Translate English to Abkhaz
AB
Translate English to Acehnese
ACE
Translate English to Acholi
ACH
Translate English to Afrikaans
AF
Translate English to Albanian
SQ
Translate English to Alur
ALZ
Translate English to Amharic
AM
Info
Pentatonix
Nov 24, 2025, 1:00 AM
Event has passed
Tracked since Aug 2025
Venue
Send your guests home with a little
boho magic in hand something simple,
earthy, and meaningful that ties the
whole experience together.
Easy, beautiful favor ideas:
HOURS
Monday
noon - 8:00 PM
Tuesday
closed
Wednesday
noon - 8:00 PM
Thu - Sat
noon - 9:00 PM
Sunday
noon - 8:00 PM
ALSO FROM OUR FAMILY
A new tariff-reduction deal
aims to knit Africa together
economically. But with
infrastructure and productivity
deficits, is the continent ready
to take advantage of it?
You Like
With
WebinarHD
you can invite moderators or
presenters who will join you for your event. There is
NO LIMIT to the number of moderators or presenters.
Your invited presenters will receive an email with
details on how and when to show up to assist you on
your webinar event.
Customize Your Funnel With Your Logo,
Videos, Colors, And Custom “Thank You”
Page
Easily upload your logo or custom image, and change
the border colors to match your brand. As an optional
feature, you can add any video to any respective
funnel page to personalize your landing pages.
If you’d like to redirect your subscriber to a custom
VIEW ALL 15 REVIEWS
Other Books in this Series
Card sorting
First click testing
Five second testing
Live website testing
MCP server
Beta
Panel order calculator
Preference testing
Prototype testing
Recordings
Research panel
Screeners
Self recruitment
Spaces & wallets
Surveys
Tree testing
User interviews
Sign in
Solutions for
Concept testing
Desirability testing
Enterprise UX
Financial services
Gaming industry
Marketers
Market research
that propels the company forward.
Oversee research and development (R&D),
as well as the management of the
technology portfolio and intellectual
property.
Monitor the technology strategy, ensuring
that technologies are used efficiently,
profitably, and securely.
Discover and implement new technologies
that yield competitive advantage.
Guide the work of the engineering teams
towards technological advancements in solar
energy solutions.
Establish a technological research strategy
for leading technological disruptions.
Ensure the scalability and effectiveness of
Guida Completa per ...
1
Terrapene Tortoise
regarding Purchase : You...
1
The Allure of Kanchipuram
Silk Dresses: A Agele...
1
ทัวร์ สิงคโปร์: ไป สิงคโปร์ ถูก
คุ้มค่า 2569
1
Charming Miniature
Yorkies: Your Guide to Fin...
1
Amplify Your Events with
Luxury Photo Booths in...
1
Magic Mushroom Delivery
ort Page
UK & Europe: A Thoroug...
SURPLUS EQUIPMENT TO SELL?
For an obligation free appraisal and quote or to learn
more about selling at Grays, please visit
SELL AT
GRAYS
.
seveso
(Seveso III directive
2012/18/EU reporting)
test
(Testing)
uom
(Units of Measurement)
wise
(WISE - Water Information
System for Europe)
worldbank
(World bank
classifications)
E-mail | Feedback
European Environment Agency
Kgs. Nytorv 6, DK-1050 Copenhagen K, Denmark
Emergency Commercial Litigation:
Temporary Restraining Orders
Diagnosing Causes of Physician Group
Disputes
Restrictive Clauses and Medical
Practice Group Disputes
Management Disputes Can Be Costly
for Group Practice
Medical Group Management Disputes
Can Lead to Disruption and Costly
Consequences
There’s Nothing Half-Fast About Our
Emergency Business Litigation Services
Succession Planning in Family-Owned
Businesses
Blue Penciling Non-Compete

______

AIM OF THE EXERCISE » All lines above should be output verbatim.

EXERCISE ANSWER »
Translate English to Abkhaz
AB
Translate English to Acehnese
ACE
Translate English to Acholi
ACH
Translate English to Afrikaans
AF
Translate English to Albanian
SQ
Translate English to Alur
ALZ
Translate English to Amharic
AM
Info
Pentatonix
Nov 24, 2025, 1:00 AM
Event has passed
Tracked since Aug 2025
Venue
Send your guests home with a little
boho magic in hand something simple,
earthy, and meaningful that ties the
whole experience together.
Easy, beautiful favor ideas:
HOURS
Monday
noon - 8:00 PM
Tuesday
closed
Wednesday
noon - 8:00 PM
Thu - Sat
noon - 9:00 PM
Sunday
noon - 8:00 PM
ALSO FROM OUR FAMILY
A new tariff-reduction deal
aims to knit Africa together
economically. But with
infrastructure and productivity
deficits, is the continent ready
to take advantage of it?
You Like
With
WebinarHD
you can invite moderators or
presenters who will join you for your event. There is
NO LIMIT to the number of moderators or presenters.
Your invited presenters will receive an email with
details on how and when to show up to assist you on
your webinar event.
Customize Your Funnel With Your Logo,
Videos, Colors, And Custom “Thank You”
Page
Easily upload your logo or custom image, and change
the border colors to match your brand. As an optional
feature, you can add any video to any respective
funnel page to personalize your landing pages.
If you’d like to redirect your subscriber to a custom
VIEW ALL 15 REVIEWS
Other Books in this Series
Card sorting
First click testing
Five second testing
Live website testing
MCP server
Beta
Panel order calculator
Preference testing
Prototype testing
Recordings
Research panel
Screeners
Self recruitment
Spaces & wallets
Surveys
Tree testing
User interviews
Sign in
Solutions for
Concept testing
Desirability testing
Enterprise UX
Financial services
Gaming industry
Marketers
Market research
that propels the company forward.
Oversee research and development (R&D),
as well as the management of the
technology portfolio and intellectual
property.
Monitor the technology strategy, ensuring
that technologies are used efficiently,
profitably, and securely.
Discover and implement new technologies
that yield competitive advantage.
Guide the work of the engineering teams
towards technological advancements in solar
energy solutions.
Establish a technological research strategy
for leading technological disruptions.
Ensure the scalability and effectiveness of
Guida Completa per ...
1
Terrapene Tortoise
regarding Purchase : You...
1
The Allure of Kanchipuram
Silk Dresses: A Agele...
1
ทัวร์ สิงคโปร์: ไป สิงคโปร์ ถูก
คุ้มค่า 2569
1
Charming Miniature
Yorkies: Your Guide to Fin...
1
Amplify Your Events with
Luxury Photo Booths in...
1
Magic Mushroom Delivery
ort Page
UK & Europe: A Thoroug...
SURPLUS EQUIPMENT TO SELL?
For an obligation free appraisal and quote or to learn
more about selling at Grays, please visit
SELL AT
GRAYS
.
seveso
(Seveso III directive
2012/18/EU reporting)
test
(Testing)
uom
(Units of Measurement)
wise
(WISE - Water Information
System for Europe)
worldbank
(World bank
classifications)
E-mail | Feedback
European Environment Agency
Kgs. Nytorv 6, DK-1050 Copenhagen K, Denmark
Emergency Commercial Litigation:
Temporary Restraining Orders
Diagnosing Causes of Physician Group
Disputes
Restrictive Clauses and Medical
Practice Group Disputes
Management Disputes Can Be Costly
for Group Practice
Medical Group Management Disputes
Can Lead to Disruption and Costly
Consequences
There’s Nothing Half-Fast About Our
Emergency Business Litigation Services
Succession Planning in Family-Owned
Businesses
Blue Penciling Non-Compete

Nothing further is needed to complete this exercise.